Kampf den Zuckerfallen0 Kommentare

Publiziert am 23.07.2010 um 17:17

Lebensmittelhersteller sind die natürlichen Feinde unserer Bikinifigur. Sie verstecken Unmengen von Zucker in Nahrungsmitteln, wo man ihn zwar vermutet, allerdings nicht in den Größenordnungen. Meist ist der süße Dickmacher dann auch noch durch eine geschickte Bezeichnung getarnt, die uns als Verbraucher in die Irre führt.

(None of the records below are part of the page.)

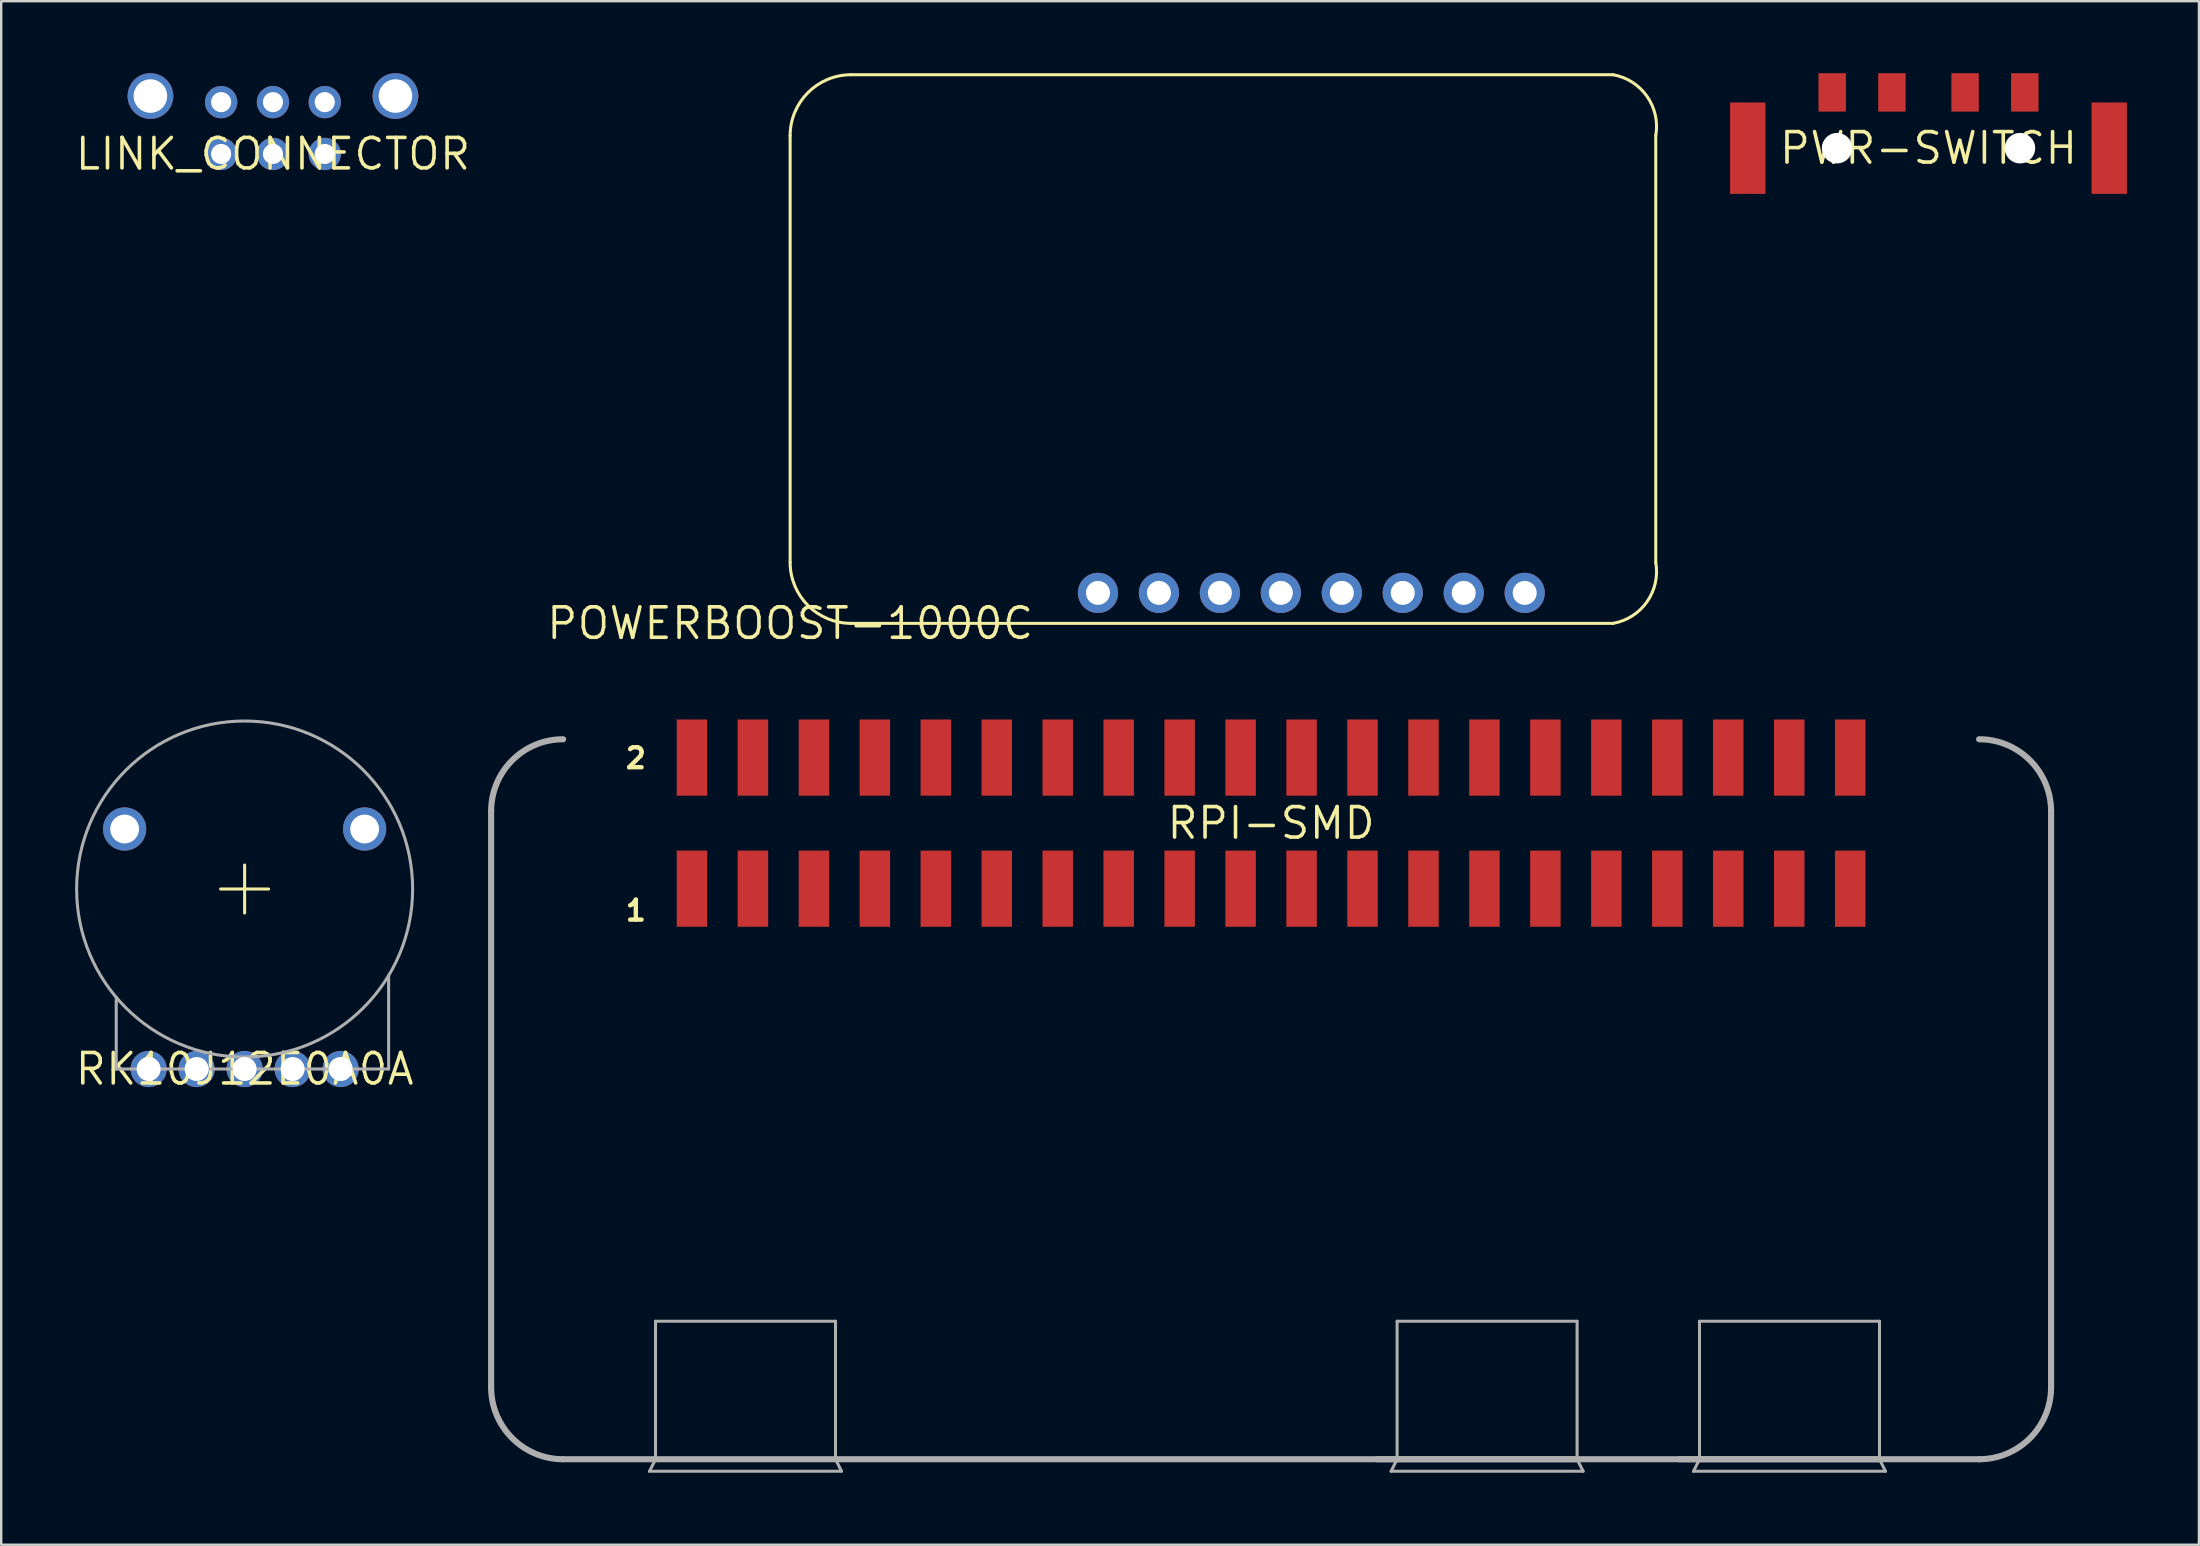
<source format=kicad_pcb>
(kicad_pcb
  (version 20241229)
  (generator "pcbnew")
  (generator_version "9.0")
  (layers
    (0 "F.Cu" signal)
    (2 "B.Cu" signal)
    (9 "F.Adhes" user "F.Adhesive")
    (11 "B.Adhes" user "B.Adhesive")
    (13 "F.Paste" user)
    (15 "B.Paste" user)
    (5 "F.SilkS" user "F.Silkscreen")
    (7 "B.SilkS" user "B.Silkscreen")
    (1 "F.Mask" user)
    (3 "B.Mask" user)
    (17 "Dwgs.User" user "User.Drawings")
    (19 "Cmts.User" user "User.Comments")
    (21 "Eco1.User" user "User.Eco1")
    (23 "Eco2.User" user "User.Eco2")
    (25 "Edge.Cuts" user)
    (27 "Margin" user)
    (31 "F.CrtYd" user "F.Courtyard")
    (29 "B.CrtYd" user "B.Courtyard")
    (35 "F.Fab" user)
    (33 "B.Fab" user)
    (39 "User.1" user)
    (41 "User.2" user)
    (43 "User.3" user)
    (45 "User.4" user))
  (footprint "RK10J12E0A0A"
    (layer "F.Cu")
    (at 7.143 41.493)
    (property "Reference" "RK10J12E0A0A" (at 0 0 0) (layer "F.SilkS") (effects (font (size 1.27 1.27) (thickness 0.15))))
    (fp_line (start -1 -7.5) (end 1 -7.5) (stroke (width 0.127) (type solid)) (layer "F.SilkS"))
    (fp_line (start 0 -8.5) (end 0 -6.5) (stroke (width 0.127) (type solid)) (layer "F.SilkS"))
    (fp_line (start -5.35 0) (end -5.35 -3) (stroke (width 0.127) (type solid)) (layer "F.Fab"))
    (fp_line (start -5.35 0) (end 6 0) (stroke (width 0.127) (type solid)) (layer "F.Fab"))
    (fp_line (start 6 0) (end 6 -3.9) (stroke (width 0.127) (type solid)) (layer "F.Fab"))
    (fp_circle (center 0 -7.5) (end 7 -7.5) (stroke (width 0.127) (type solid)) (fill no) (layer "F.Fab"))
    (pad "1" thru_hole circle (at -4 0) (size 1.508 1.508) (drill 1) (layers "*.Cu" "*.Mask"))
    (pad "2" thru_hole circle (at 0 0) (size 1.508 1.508) (drill 1) (layers "*.Cu" "*.Mask"))
    (pad "2O" thru_hole circle (at -2 0) (size 1.508 1.508) (drill 1) (layers "*.Cu" "*.Mask"))
    (pad "3" thru_hole circle (at 2 0) (size 1.508 1.508) (drill 1) (layers "*.Cu" "*.Mask"))
    (pad "3O" thru_hole circle (at 4 0) (size 1.508 1.508) (drill 1) (layers "*.Cu" "*.Mask"))
    (pad "P$6" thru_hole circle (at -5 -10) (size 1.8 1.8) (drill 1.2) (layers "*.Cu" "*.Mask"))
    (pad "P$7" thru_hole circle (at 5 -10) (size 1.8 1.8) (drill 1.2) (layers "*.Cu" "*.Mask")))
  (footprint "POWERBOOST-1000C"
    (layer "F.Cu")
    (at 29.873 22.924)
    (property "Reference" "POWERBOOST-1000C" (at 0 0 0) (layer "F.SilkS") (effects (font (size 1.27 1.27) (thickness 0.15))))
    (fp_line (start 0 -20.32) (end 0 -2.54) (stroke (width 0.127) (type solid)) (layer "F.SilkS"))
    (fp_line (start 2.54 0) (end 34.29 0) (stroke (width 0.127) (type solid)) (layer "F.SilkS"))
    (fp_line (start 34.29 -22.86) (end 2.54 -22.86) (stroke (width 0.127) (type solid)) (layer "F.SilkS"))
    (fp_line (start 36.068 -2.54) (end 36.068 -20.32) (stroke (width 0.127) (type solid)) (layer "F.SilkS"))
    (fp_arc (start 0 -20.32) (mid 0.743949 -22.116051) (end 2.54 -22.86) (stroke (width 0.127) (type solid)) (layer "F.SilkS"))
    (fp_arc (start 2.54 0) (mid 0.743949 -0.743949) (end 0 -2.54) (stroke (width 0.127) (type solid)) (layer "F.SilkS"))
    (fp_arc (start 34.29 -22.86) (mid 35.705051 -21.958236) (end 36.068 -20.32) (stroke (width 0.127) (type solid)) (layer "F.SilkS"))
    (fp_arc (start 36.068 -2.54) (mid 35.705051 -0.901764) (end 34.29 0) (stroke (width 0.127) (type solid)) (layer "F.SilkS"))
    (pad "5V" thru_hole circle (at 30.607 -1.27) (size 1.676 1.676) (drill 1) (layers "*.Cu" "*.Mask"))
    (pad "BAT" thru_hole circle (at 15.367 -1.27) (size 1.676 1.676) (drill 1) (layers "*.Cu" "*.Mask"))
    (pad "EN" thru_hole circle (at 20.447 -1.27) (size 1.676 1.676) (drill 1) (layers "*.Cu" "*.Mask"))
    (pad "GND@1" thru_hole circle (at 22.987 -1.27) (size 1.676 1.676) (drill 1) (layers "*.Cu" "*.Mask"))
    (pad "GND@2" thru_hole circle (at 28.067 -1.27) (size 1.676 1.676) (drill 1) (layers "*.Cu" "*.Mask"))
    (pad "LBO" thru_hole circle (at 25.527 -1.27) (size 1.676 1.676) (drill 1) (layers "*.Cu" "*.Mask"))
    (pad "USB" thru_hole circle (at 12.827 -1.27) (size 1.676 1.676) (drill 1) (layers "*.Cu" "*.Mask"))
    (pad "VS" thru_hole circle (at 17.907 -1.27) (size 1.676 1.676) (drill 1) (layers "*.Cu" "*.Mask")))
  (footprint "LINK_CONNECTOR"
    (layer "F.Cu")
    (at 8.323 3.365)
    (property "Reference" "LINK_CONNECTOR" (at 0 0 0) (layer "F.SilkS") (effects (font (size 1.27 1.27) (thickness 0.15))))
    (pad "1" thru_hole circle (at -2.159 -2.159) (size 1.346 1.346) (drill 0.838) (layers "*.Cu" "*.Mask"))
    (pad "2" thru_hole circle (at -2.159 0) (size 1.346 1.346) (drill 0.838) (layers "*.Cu" "*.Mask"))
    (pad "3" thru_hole circle (at 0 -2.159) (size 1.346 1.346) (drill 0.838) (layers "*.Cu" "*.Mask"))
    (pad "4" thru_hole circle (at 0 0) (size 1.346 1.346) (drill 0.838) (layers "*.Cu" "*.Mask"))
    (pad "5" thru_hole circle (at 2.159 -2.159) (size 1.346 1.346) (drill 0.838) (layers "*.Cu" "*.Mask"))
    (pad "6" thru_hole circle (at 2.159 0) (size 1.346 1.346) (drill 0.838) (layers "*.Cu" "*.Mask"))
    (pad "GND@1" thru_hole circle (at -5.105 -2.413 270) (size 1.905 1.905) (drill 1.397) (layers "*.Cu" "*.Mask"))
    (pad "GND@2" thru_hole circle (at 5.105 -2.413 270) (size 1.905 1.905) (drill 1.397) (layers "*.Cu" "*.Mask")))
  (footprint "RPI-SMD"
    (layer "F.Cu")
    (at 49.913 31.248)
    (property "Reference" "RPI-SMD" (at 0 0 0) (layer "F.SilkS") (effects (font (size 1.27 1.27) (thickness 0.15))))
    (fp_line (start -32.499 -0.495) (end -32.499 23.505) (stroke (width 0.254) (type solid)) (layer "F.Fab"))
    (fp_line (start -29.499 26.505) (end -25.649 26.505) (stroke (width 0.254) (type solid)) (layer "F.Fab"))
    (fp_line (start -25.899 27.005) (end -17.899 27.005) (stroke (width 0.127) (type solid)) (layer "F.Fab"))
    (fp_line (start -25.649 20.755) (end -18.149 20.755) (stroke (width 0.127) (type solid)) (layer "F.Fab"))
    (fp_line (start -25.649 26.505) (end -25.899 27.005) (stroke (width 0.127) (type solid)) (layer "F.Fab"))
    (fp_line (start -25.649 26.505) (end -25.649 20.755) (stroke (width 0.127) (type solid)) (layer "F.Fab"))
    (fp_line (start -25.649 26.505) (end -18.149 26.505) (stroke (width 0.254) (type solid)) (layer "F.Fab"))
    (fp_line (start -18.149 20.755) (end -18.149 26.505) (stroke (width 0.127) (type solid)) (layer "F.Fab"))
    (fp_line (start -18.149 26.505) (end 29.501 26.505) (stroke (width 0.254) (type solid)) (layer "F.Fab"))
    (fp_line (start -17.899 27.005) (end -18.149 26.505) (stroke (width 0.127) (type solid)) (layer "F.Fab"))
    (fp_line (start 4.401 26.505) (end 5.251 26.505) (stroke (width 0.254) (type solid)) (layer "F.Fab"))
    (fp_line (start 5.001 27.005) (end 13.001 27.005) (stroke (width 0.127) (type solid)) (layer "F.Fab"))
    (fp_line (start 5.251 20.755) (end 12.751 20.755) (stroke (width 0.127) (type solid)) (layer "F.Fab"))
    (fp_line (start 5.251 26.505) (end 5.001 27.005) (stroke (width 0.127) (type solid)) (layer "F.Fab"))
    (fp_line (start 5.251 26.505) (end 5.251 20.755) (stroke (width 0.127) (type solid)) (layer "F.Fab"))
    (fp_line (start 5.251 26.505) (end 12.751 26.505) (stroke (width 0.254) (type solid)) (layer "F.Fab"))
    (fp_line (start 12.751 20.755) (end 12.751 26.505) (stroke (width 0.127) (type solid)) (layer "F.Fab"))
    (fp_line (start 13.001 27.005) (end 12.751 26.505) (stroke (width 0.127) (type solid)) (layer "F.Fab"))
    (fp_line (start 17.001 26.505) (end 17.851 26.505) (stroke (width 0.254) (type solid)) (layer "F.Fab"))
    (fp_line (start 17.601 27.005) (end 25.601 27.005) (stroke (width 0.127) (type solid)) (layer "F.Fab"))
    (fp_line (start 17.851 20.755) (end 25.351 20.755) (stroke (width 0.127) (type solid)) (layer "F.Fab"))
    (fp_line (start 17.851 26.505) (end 17.601 27.005) (stroke (width 0.127) (type solid)) (layer "F.Fab"))
    (fp_line (start 17.851 26.505) (end 17.851 20.755) (stroke (width 0.127) (type solid)) (layer "F.Fab"))
    (fp_line (start 17.851 26.505) (end 25.351 26.505) (stroke (width 0.254) (type solid)) (layer "F.Fab"))
    (fp_line (start 25.351 20.755) (end 25.351 26.505) (stroke (width 0.127) (type solid)) (layer "F.Fab"))
    (fp_line (start 25.601 27.005) (end 25.351 26.505) (stroke (width 0.127) (type solid)) (layer "F.Fab"))
    (fp_line (start 32.501 23.505) (end 32.501 -0.495) (stroke (width 0.254) (type solid)) (layer "F.Fab"))
    (fp_arc (start -32.499301 -0.495099) (mid -31.620621 -2.61642) (end -29.4993 -3.4951) (stroke (width 0.254) (type solid)) (layer "F.Fab"))
    (fp_arc (start -29.4993 26.5049) (mid -31.62062 25.62622) (end -32.4993 23.5049) (stroke (width 0.254) (type solid)) (layer "F.Fab"))
    (fp_arc (start 29.500699 -3.495099) (mid 31.62202 -2.61642) (end 32.5007 -0.4951) (stroke (width 0.254) (type solid)) (layer "F.Fab"))
    (fp_arc (start 32.5007 23.5049) (mid 31.62202 25.62622) (end 29.5007 26.5049) (stroke (width 0.254) (type solid)) (layer "F.Fab"))
    (fp_text user "1" (at -26.987 4.132 0) (unlocked yes) (layer "F.SilkS") (effects (font (size 0.833 0.833) (thickness 0.183)) (justify left bottom)))
    (fp_text user "2" (at -26.987 -2.218 0) (unlocked yes) (layer "F.SilkS") (effects (font (size 0.833 0.833) (thickness 0.183)) (justify left bottom)))
    (pad "1" smd rect (at -24.13 2.731) (size 1.27 3.175) (layers "F.Cu" "F.Mask" "F.Paste"))
    (pad "2" smd rect (at -24.13 -2.731) (size 1.27 3.175) (layers "F.Cu" "F.Mask" "F.Paste"))
    (pad "3" smd rect (at -21.59 2.731) (size 1.27 3.175) (layers "F.Cu" "F.Mask" "F.Paste"))
    (pad "4" smd rect (at -21.59 -2.731) (size 1.27 3.175) (layers "F.Cu" "F.Mask" "F.Paste"))
    (pad "5" smd rect (at -19.05 2.731) (size 1.27 3.175) (layers "F.Cu" "F.Mask" "F.Paste"))
    (pad "6" smd rect (at -19.05 -2.731) (size 1.27 3.175) (layers "F.Cu" "F.Mask" "F.Paste"))
    (pad "7" smd rect (at -16.51 2.731) (size 1.27 3.175) (layers "F.Cu" "F.Mask" "F.Paste"))
    (pad "8" smd rect (at -16.51 -2.731) (size 1.27 3.175) (layers "F.Cu" "F.Mask" "F.Paste"))
    (pad "9" smd rect (at -13.97 2.731) (size 1.27 3.175) (layers "F.Cu" "F.Mask" "F.Paste"))
    (pad "10" smd rect (at -13.97 -2.731) (size 1.27 3.175) (layers "F.Cu" "F.Mask" "F.Paste"))
    (pad "11" smd rect (at -11.43 2.731) (size 1.27 3.175) (layers "F.Cu" "F.Mask" "F.Paste"))
    (pad "12" smd rect (at -11.43 -2.731) (size 1.27 3.175) (layers "F.Cu" "F.Mask" "F.Paste"))
    (pad "13" smd rect (at -8.89 2.731) (size 1.27 3.175) (layers "F.Cu" "F.Mask" "F.Paste"))
    (pad "14" smd rect (at -8.89 -2.731) (size 1.27 3.175) (layers "F.Cu" "F.Mask" "F.Paste"))
    (pad "15" smd rect (at -6.35 2.731) (size 1.27 3.175) (layers "F.Cu" "F.Mask" "F.Paste"))
    (pad "16" smd rect (at -6.35 -2.731) (size 1.27 3.175) (layers "F.Cu" "F.Mask" "F.Paste"))
    (pad "17" smd rect (at -3.81 2.731) (size 1.27 3.175) (layers "F.Cu" "F.Mask" "F.Paste"))
    (pad "18" smd rect (at -3.81 -2.731) (size 1.27 3.175) (layers "F.Cu" "F.Mask" "F.Paste"))
    (pad "19" smd rect (at -1.27 2.731) (size 1.27 3.175) (layers "F.Cu" "F.Mask" "F.Paste"))
    (pad "20" smd rect (at -1.27 -2.731) (size 1.27 3.175) (layers "F.Cu" "F.Mask" "F.Paste"))
    (pad "21" smd rect (at 1.27 2.731) (size 1.27 3.175) (layers "F.Cu" "F.Mask" "F.Paste"))
    (pad "22" smd rect (at 1.27 -2.731) (size 1.27 3.175) (layers "F.Cu" "F.Mask" "F.Paste"))
    (pad "23" smd rect (at 3.81 2.731) (size 1.27 3.175) (layers "F.Cu" "F.Mask" "F.Paste"))
    (pad "24" smd rect (at 3.81 -2.731) (size 1.27 3.175) (layers "F.Cu" "F.Mask" "F.Paste"))
    (pad "25" smd rect (at 6.35 2.731) (size 1.27 3.175) (layers "F.Cu" "F.Mask" "F.Paste"))
    (pad "26" smd rect (at 6.35 -2.731) (size 1.27 3.175) (layers "F.Cu" "F.Mask" "F.Paste"))
    (pad "27" smd rect (at 8.89 2.731) (size 1.27 3.175) (layers "F.Cu" "F.Mask" "F.Paste"))
    (pad "28" smd rect (at 8.89 -2.731) (size 1.27 3.175) (layers "F.Cu" "F.Mask" "F.Paste"))
    (pad "29" smd rect (at 11.43 2.731) (size 1.27 3.175) (layers "F.Cu" "F.Mask" "F.Paste"))
    (pad "30" smd rect (at 11.43 -2.731) (size 1.27 3.175) (layers "F.Cu" "F.Mask" "F.Paste"))
    (pad "31" smd rect (at 13.97 2.731) (size 1.27 3.175) (layers "F.Cu" "F.Mask" "F.Paste"))
    (pad "32" smd rect (at 13.97 -2.731) (size 1.27 3.175) (layers "F.Cu" "F.Mask" "F.Paste"))
    (pad "33" smd rect (at 16.51 2.731) (size 1.27 3.175) (layers "F.Cu" "F.Mask" "F.Paste"))
    (pad "34" smd rect (at 16.51 -2.731) (size 1.27 3.175) (layers "F.Cu" "F.Mask" "F.Paste"))
    (pad "35" smd rect (at 19.05 2.731) (size 1.27 3.175) (layers "F.Cu" "F.Mask" "F.Paste"))
    (pad "36" smd rect (at 19.05 -2.731) (size 1.27 3.175) (layers "F.Cu" "F.Mask" "F.Paste"))
    (pad "37" smd rect (at 21.59 2.731) (size 1.27 3.175) (layers "F.Cu" "F.Mask" "F.Paste"))
    (pad "38" smd rect (at 21.59 -2.731) (size 1.27 3.175) (layers "F.Cu" "F.Mask" "F.Paste"))
    (pad "39" smd rect (at 24.13 2.731) (size 1.27 3.175) (layers "F.Cu" "F.Mask" "F.Paste"))
    (pad "40" smd rect (at 24.13 -2.731) (size 1.27 3.175) (layers "F.Cu" "F.Mask" "F.Paste")))
  (footprint "PWR-SWITCH"
    (layer "F.Cu")
    (at 77.306 3.124)
    (property "Reference" "PWR-SWITCH" (at 0 0 0) (layer "F.SilkS") (effects (font (size 1.27 1.27) (thickness 0.15))))
    (pad "" np_thru_hole circle (at -3.81 0) (size 1.27 1.27) (drill 1.27) (layers "*.Cu" "*.Mask"))
    (pad "" np_thru_hole circle (at 3.81 0) (size 1.27 1.27) (drill 1.27) (layers "*.Cu" "*.Mask"))
    (pad "C@1" smd rect (at -1.524 -2.324) (size 1.143 1.6) (layers "F.Cu" "F.Mask" "F.Paste"))
    (pad "C@2" smd rect (at 1.524 -2.324) (size 1.143 1.6) (layers "F.Cu" "F.Mask" "F.Paste"))
    (pad "GND@1" smd rect (at -7.531 0) (size 1.473 3.81) (layers "F.Cu" "F.Mask" "F.Paste"))
    (pad "GND@2" smd rect (at 7.531 0) (size 1.473 3.81) (layers "F.Cu" "F.Mask" "F.Paste"))
    (pad "L" smd rect (at -4.013 -2.324) (size 1.143 1.6) (layers "F.Cu" "F.Mask" "F.Paste"))
    (pad "R" smd rect (at 4.013 -2.324) (size 1.143 1.6) (layers "F.Cu" "F.Mask" "F.Paste")))
  (gr_rect
    (start -3 -3)
    (end 88.574 61.316)
    (stroke (width 0.1) (type default))
    (fill no)
    (layer "Edge.Cuts")))
</source>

Also schauen wir doch mal unter den Teppich und lüften das Geheimnis der Kalorienbomben:
Ananas aus der Dose ist zwar lecker und eignet sich sowohl für ein schnuckliges Toast Hawaii, als auch für das Quarkdessert. Leider befinden sich in 100 Gramm ungefähr vier Stück Würfelzucker.

Gekaufter Fruchtjoghurt mag zwar geschmackvoll aussehen, schmeichelnd für unsere Hüften ist er allerdings nicht. 100 Gramm enthalten rund sechs Stücken Würfelzucker.

Schütten Sie sich morgens zum Joghurt auch noch Schokomüsli in die Schale, können Sie die Anzahl der Würfelstücken gleich verdoppeln, denn auch hier bringen es 100 Gramm auf sechs Würfel Zucker.

Noch schlimmer ist Götterspeise. Acht Stück Würfelzucker pro 100 Gramm legen sich als Pölsterchen um unseren Bauchnabel.

Und wer glaubt, dass bei Weihnachtsessen nur die Gans oder die Klöße für die überflüssigen Pfunde sorgen, der irrt. In 100 Gramm Rotkohl verstecken sich zwölf!!!! Stück Zucker.

Auch Ketschup ist eine Zuckerfalle. Mit neun Stück pro 100 Gramm macht er die Pommes zur echten Kalorienbombe.

Trinken Sie zu den Pommes+Ketschup gleich noch ein Glas Cola, schrauben Sie Ihre Zuckerbilanz um weitere zwölf Stück Zucker nach oben.

Mit die größten Feinde unserer Strandfigur sind allerdings Schokocreme und Gummibärchen. Was so harmlos daherkommt, hat es faustdick in der Tüte. 100 Gramm Gummibärchen verstecken 27 Stück Würfelzucker. Und 100 Gramm Schokocreme immerhin noch 20.

Da sollte Mann oder Frau wohl doch lieber ab und an auf die Zuckerbomben verzichten. Dann klappt es auch mit dem Abnehmen.